I, I wouldn't call it AI it's for the majority of times, it's machine-based learning or it's, it's simply just some algorithms, but there's two key elements, which you typically need. And this is where, where cloud comes really handy. So number one, for applying machine based, learning and algorithms, you need to have access to data. You might say we're doing that since quite a time. We're having a capable cm, but if you talk to the Analyst, they will tell you, well, when I, when I make a query, I can have a real big mug of coffee before the answer comes back.
So you do have the data, but it's really hard to work with them because you don't have the capacity and even harder, you don't have the algorithms oftentimes, which are interesting to you. So, and that adds again, up to the, what I already called this big step of, or this, this big chunk of security, which you have piled up over the last two decades. So you're just acquiring another piece of software, another piece of maybe appliances to get ahold of this new algorithm, which could give you user behavior or whatever kind of interesting algorithm.

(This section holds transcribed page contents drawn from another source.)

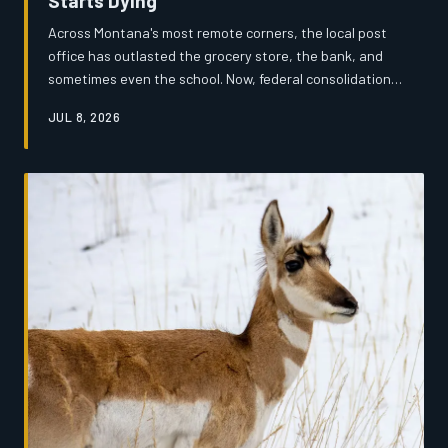
Starts Dying
Across Montana's most remote corners, the local post
office has outlasted the grocery store, the bank, and
sometimes even the school. Now, federal consolidation
efforts are threatening to extinguish the last
JUL 8, 2026
institutional heartbeat of dozens of small communities —
and the people who depend on them are fighting back.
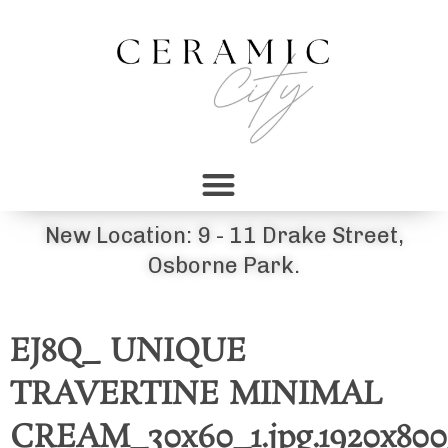
New Location: 9 - 11 Drake Street,
Osborne Park.
EJ8Q_ UNIQUE
TRAVERTINE MINIMAL
CREAM_30x60_1.jpg.1920x800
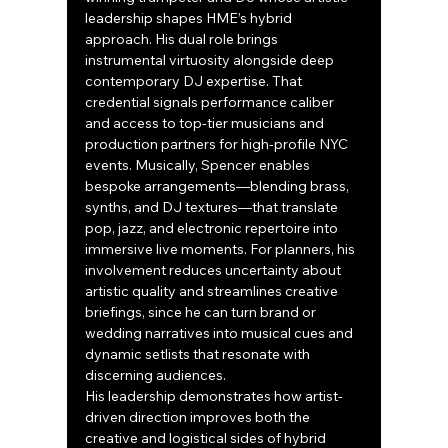
leadership shapes HME’s hybrid 
approach. His dual role brings 
instrumental virtuosity alongside deep 
contemporary DJ expertise. That 
credential signals performance caliber 
and access to top-tier musicians and 
production partners for high-profile NYC 
events. Musically, Spencer enables 
bespoke arrangements—blending brass, 
synths, and DJ textures—that translate 
pop, jazz, and electronic repertoire into 
immersive live moments. For planners, his 
involvement reduces uncertainty about 
artistic quality and streamlines creative 
briefings, since he can turn brand or 
wedding narratives into musical cues and 
dynamic setlists that resonate with 
discerning audiences.
His leadership demonstrates how artist-
driven direction improves both the 
creative and logistical sides of hybrid 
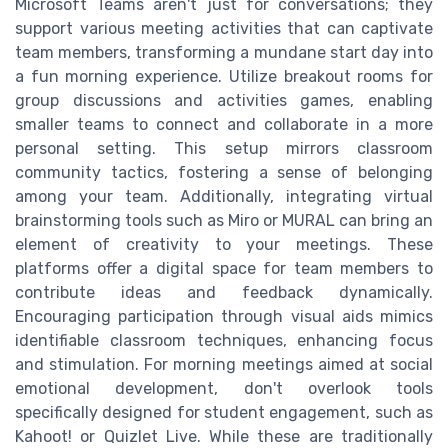
Microsoft Teams aren't just for conversations; they
support various meeting activities that can captivate
team members, transforming a mundane start day into
a fun morning experience. Utilize breakout rooms for
group discussions and activities games, enabling
smaller teams to connect and collaborate in a more
personal setting. This setup mirrors classroom
community tactics, fostering a sense of belonging
among your team. Additionally, integrating virtual
brainstorming tools such as Miro or MURAL can bring an
element of creativity to your meetings. These
platforms offer a digital space for team members to
contribute ideas and feedback dynamically.
Encouraging participation through visual aids mimics
identifiable classroom techniques, enhancing focus
and stimulation. For morning meetings aimed at social
emotional development, don't overlook tools
specifically designed for student engagement, such as
Kahoot! or Quizlet Live. While these are traditionally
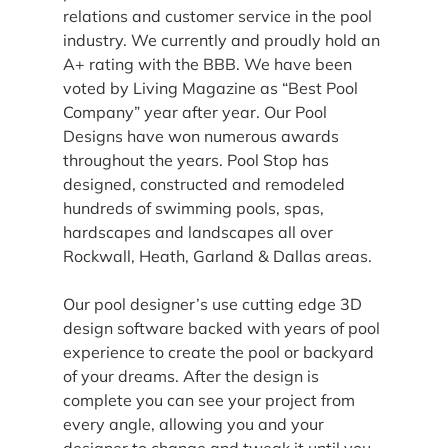
relations and customer service in the pool 
industry. We currently and proudly hold an 
A+ rating with the BBB. We have been 
voted by Living Magazine as “Best Pool 
Company” year after year. Our Pool 
Designs have won numerous awards 
throughout the years. Pool Stop has 
designed, constructed and remodeled 
hundreds of swimming pools, spas, 
hardscapes and landscapes all over 
Rockwall, Heath, Garland & Dallas areas.
Our pool designer’s use cutting edge 3D 
design software backed with years of pool 
experience to create the pool or backyard 
of your dreams. After the design is 
complete you can see your project from 
every angle, allowing you and your 
designer to change and tweak it until you 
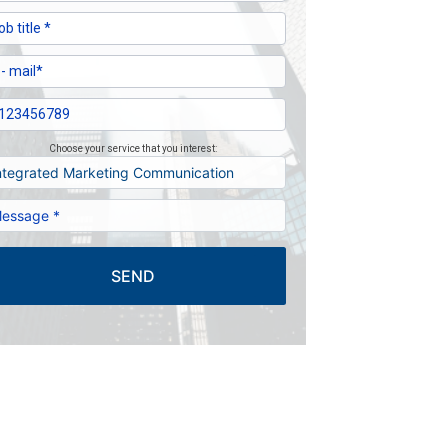
Choose your service that you interest:
SEND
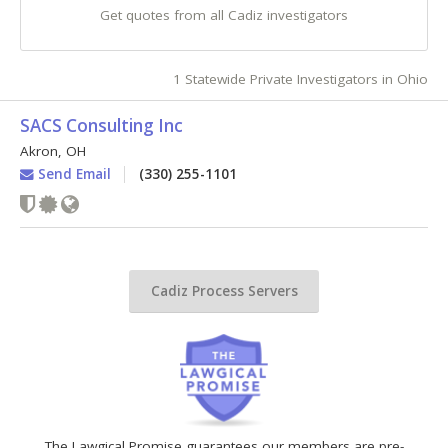
Get quotes from all Cadiz investigators
1 Statewide Private Investigators in Ohio
SACS Consulting Inc
Akron
,
OH
Send Email
(330) 255-1101
Cadiz Process Servers
The Lawgical Promise guarantees our members are pre-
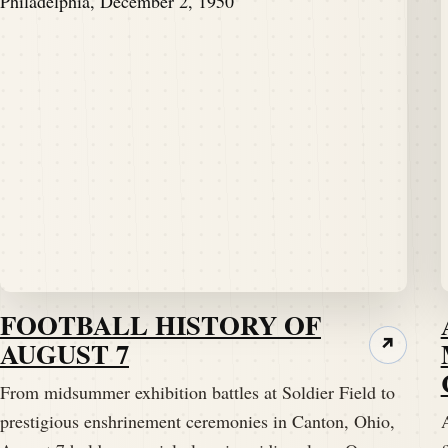
FOOTBALL HISTORY OF
AUGUST 7
↗
From midsummer exhibition battles at Soldier Field to
prestigious enshrinement ceremonies in Canton, Ohio,
A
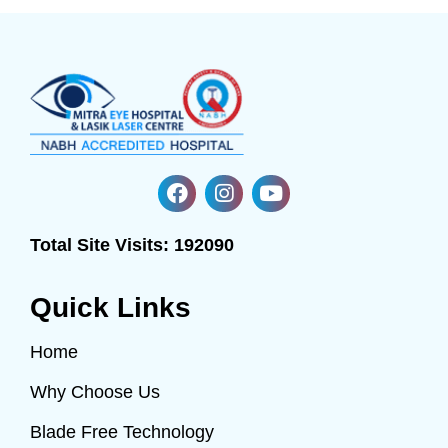
Total Site Visits:
192090
Quick Links
Home
Why Choose Us
Blade Free Technology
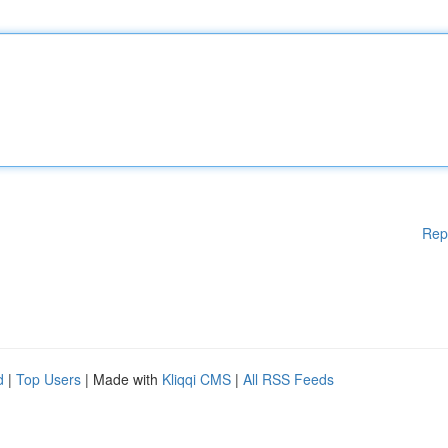
Rep
d
|
Top Users
| Made with
Kliqqi CMS
|
All RSS Feeds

But you just have those tiny little keyhole, which you're looking through, right? You're not seeing the whole environment. The algorithm might be good, but it just not does it doesn't see enough data. So what we're thinking about that is, is from my point of view, quite clever, we do see a lot of different types of data. We do see cloud information. We do see network based locks. We do see endpoint logs. We're just consolidating all those log informations in one place, we're leveraging the cloud.
So the agility which you do have in cloud to manage really big data pools on top of that, we do have a framework which does allow us to run applications on that. And that is an open framework. So it could be a Palo Alto networks. Application could be your own application or a third party vendor, whatever kind of application helps you to do your security business. And once your algorithm found something could be user behavioral, or it could be whatever kind of nature you can feed that back into the architecture to really apply security.
And that is what we do call the security operating platform. So all of those different technologies, which are already mentioned, network cloud endpoint are feeding into the application framework. You can apply different algorithms, as I said, could be user behavioral or could be malware, whatever. And then you can feed, feed that information back into the, into the infrastructure for preventing or for blocking or for containing, or just for triggering your sock to go maybe into an additional response using the EDR capabilities on the end point.
And with that I'm finished and I'm thanking you for taking the time to listen to my presentation. And I think we're now at a break, right? Yes. Thank you very much, Mr.